Cloud integrated models can be placed in these categories:
- Manual: you do it
- Consolidated: you agree to a mix but still under your control
- Federated: you agree to a mix, but now data that you depend upon might be entirely managed by someone else (SaaS provider)
The above questions should help you formulate your cloud integration journey.
How Security Gets Integrated into Cloud Computing
Other than people, data is your most crucial aspect. Like people, data needs to be kept safe and secure, and there are a plethora of rules concerning how data is governed even before you begin to consider all of the software possibilities.
When you use a cloud provider or SaaS application, you are letting someone else into your technology world. Think of keeping a door always open to your house so your neighbor can enter as they wish. Feel secure? You are still accountable for the safety of your home, and the same applies to data integrated into cloud solutions.
- Data access must be monitored and logged
- Perform penetration tests to ensure that there are no open doors or data leaks
- Cloud redundancy is simple to create and difficult to manage. Test often that data and services are not inadvertently being hosted from a geographical location that places you at risk legally or otherwise.
- Reduce, or if possible, eliminate, any high-level permission roles via the use of API access or microservice credentials
- The Open Web Application Security Project (OWASP) is a not-for-profit service that helps organizations consider keeping cloud and internet-based services safe and secure.
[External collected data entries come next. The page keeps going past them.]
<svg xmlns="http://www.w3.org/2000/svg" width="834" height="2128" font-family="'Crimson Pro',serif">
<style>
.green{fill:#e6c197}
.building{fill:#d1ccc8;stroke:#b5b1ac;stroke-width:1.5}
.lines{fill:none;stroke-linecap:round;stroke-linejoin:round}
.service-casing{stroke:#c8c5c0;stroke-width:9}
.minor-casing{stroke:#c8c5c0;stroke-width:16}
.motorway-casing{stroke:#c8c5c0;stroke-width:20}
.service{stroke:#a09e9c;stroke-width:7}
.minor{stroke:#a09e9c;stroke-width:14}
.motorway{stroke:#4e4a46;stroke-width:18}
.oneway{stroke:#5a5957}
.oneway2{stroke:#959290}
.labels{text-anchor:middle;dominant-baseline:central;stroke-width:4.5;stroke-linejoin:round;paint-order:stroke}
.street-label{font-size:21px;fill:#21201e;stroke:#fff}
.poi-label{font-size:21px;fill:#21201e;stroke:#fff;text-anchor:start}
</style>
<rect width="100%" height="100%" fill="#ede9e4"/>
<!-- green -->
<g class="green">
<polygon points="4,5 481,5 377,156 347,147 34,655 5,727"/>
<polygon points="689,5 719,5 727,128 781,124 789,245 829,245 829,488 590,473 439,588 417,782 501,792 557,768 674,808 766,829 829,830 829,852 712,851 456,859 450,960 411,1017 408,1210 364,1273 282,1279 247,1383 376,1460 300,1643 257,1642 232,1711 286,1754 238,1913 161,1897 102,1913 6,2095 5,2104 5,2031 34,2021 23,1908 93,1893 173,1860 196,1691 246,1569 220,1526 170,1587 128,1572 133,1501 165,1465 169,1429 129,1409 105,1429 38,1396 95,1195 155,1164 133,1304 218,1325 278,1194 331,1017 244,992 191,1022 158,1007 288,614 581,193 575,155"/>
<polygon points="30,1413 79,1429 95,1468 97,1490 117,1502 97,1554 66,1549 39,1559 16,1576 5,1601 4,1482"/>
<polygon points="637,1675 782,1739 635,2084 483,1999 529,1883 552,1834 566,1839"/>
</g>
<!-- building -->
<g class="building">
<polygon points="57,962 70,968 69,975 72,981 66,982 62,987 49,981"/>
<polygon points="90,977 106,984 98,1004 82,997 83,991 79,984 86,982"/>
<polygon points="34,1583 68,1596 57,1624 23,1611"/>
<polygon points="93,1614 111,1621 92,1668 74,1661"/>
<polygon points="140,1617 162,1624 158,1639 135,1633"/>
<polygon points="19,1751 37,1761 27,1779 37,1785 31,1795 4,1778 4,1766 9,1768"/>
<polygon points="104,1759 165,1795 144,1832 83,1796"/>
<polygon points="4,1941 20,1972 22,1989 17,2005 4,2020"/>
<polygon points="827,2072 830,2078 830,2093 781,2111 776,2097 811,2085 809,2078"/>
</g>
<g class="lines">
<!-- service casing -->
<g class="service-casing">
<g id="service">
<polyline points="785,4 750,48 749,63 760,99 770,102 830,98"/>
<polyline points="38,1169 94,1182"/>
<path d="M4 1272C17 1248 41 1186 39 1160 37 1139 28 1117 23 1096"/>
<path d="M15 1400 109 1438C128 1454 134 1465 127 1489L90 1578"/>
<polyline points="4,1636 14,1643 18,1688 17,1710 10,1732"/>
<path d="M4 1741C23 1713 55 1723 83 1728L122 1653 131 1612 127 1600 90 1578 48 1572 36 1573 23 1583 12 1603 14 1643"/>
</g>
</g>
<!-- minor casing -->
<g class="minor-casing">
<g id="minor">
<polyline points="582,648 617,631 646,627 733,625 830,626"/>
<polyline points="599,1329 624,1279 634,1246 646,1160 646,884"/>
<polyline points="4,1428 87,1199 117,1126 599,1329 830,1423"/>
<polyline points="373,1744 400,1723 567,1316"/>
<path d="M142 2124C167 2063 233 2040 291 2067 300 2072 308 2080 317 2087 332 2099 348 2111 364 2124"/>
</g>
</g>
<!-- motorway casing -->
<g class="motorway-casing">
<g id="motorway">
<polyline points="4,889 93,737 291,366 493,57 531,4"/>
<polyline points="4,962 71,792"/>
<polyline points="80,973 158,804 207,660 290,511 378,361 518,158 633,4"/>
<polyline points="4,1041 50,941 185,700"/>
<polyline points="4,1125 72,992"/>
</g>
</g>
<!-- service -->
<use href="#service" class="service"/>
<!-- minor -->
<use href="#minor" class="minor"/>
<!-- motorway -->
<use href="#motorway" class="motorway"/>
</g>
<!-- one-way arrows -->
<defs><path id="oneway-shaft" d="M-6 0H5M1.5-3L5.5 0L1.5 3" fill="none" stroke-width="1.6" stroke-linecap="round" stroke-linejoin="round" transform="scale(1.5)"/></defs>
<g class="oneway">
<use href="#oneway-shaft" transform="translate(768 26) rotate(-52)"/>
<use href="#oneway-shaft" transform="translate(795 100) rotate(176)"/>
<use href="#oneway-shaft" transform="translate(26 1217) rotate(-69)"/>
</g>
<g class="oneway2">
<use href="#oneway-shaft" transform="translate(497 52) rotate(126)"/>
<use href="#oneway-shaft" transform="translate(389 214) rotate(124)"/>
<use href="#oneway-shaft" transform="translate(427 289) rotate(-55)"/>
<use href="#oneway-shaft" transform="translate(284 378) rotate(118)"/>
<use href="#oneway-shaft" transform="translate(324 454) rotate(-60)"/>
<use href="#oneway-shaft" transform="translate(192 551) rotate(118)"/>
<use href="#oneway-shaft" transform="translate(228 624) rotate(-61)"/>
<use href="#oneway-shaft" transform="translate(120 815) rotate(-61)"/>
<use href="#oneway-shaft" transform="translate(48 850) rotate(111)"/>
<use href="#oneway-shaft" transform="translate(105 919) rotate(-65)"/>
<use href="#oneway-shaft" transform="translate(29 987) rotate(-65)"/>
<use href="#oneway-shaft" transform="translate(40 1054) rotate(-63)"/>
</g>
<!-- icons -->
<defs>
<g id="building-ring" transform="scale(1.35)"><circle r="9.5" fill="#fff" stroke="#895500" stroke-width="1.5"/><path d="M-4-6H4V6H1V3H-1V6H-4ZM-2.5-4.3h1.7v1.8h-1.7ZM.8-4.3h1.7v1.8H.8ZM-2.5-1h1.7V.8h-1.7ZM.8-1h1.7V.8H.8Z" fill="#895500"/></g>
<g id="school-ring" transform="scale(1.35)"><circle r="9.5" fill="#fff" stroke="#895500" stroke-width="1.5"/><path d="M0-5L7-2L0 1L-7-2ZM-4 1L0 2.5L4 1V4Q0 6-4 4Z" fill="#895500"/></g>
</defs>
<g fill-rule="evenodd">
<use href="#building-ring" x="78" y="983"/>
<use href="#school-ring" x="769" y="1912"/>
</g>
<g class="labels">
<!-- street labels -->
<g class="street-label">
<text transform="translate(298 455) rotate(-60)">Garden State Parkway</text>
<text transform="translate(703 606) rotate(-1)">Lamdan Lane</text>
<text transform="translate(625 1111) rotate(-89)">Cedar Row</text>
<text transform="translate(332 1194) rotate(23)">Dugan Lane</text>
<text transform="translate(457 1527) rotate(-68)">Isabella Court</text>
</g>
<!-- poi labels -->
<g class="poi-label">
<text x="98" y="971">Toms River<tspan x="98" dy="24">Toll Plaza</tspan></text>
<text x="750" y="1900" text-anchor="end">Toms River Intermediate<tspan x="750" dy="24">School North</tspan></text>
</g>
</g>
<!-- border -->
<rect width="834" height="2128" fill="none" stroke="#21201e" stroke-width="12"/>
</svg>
Joining this group will help plan and monitor for:
- Malicious code injection
- Non-authenticated login attempts
- Data integrity issues
- Session drop-outs/failures
- References or code exposure
- Login attempt forgery
- Unauthorized access checks or infrastructure login attempts
- Where possible, ensure that two-factor authentication or multi-factor authentication maintains client and data security between your services and the SaaS provider.
- Particularly important for employees working from home or other SaaS providers requiring access to services and data
- What defense mechanisms are in place against hackers?
- What safeguards are in place to prevent the SaaS from mining your data and selling it to a competitor?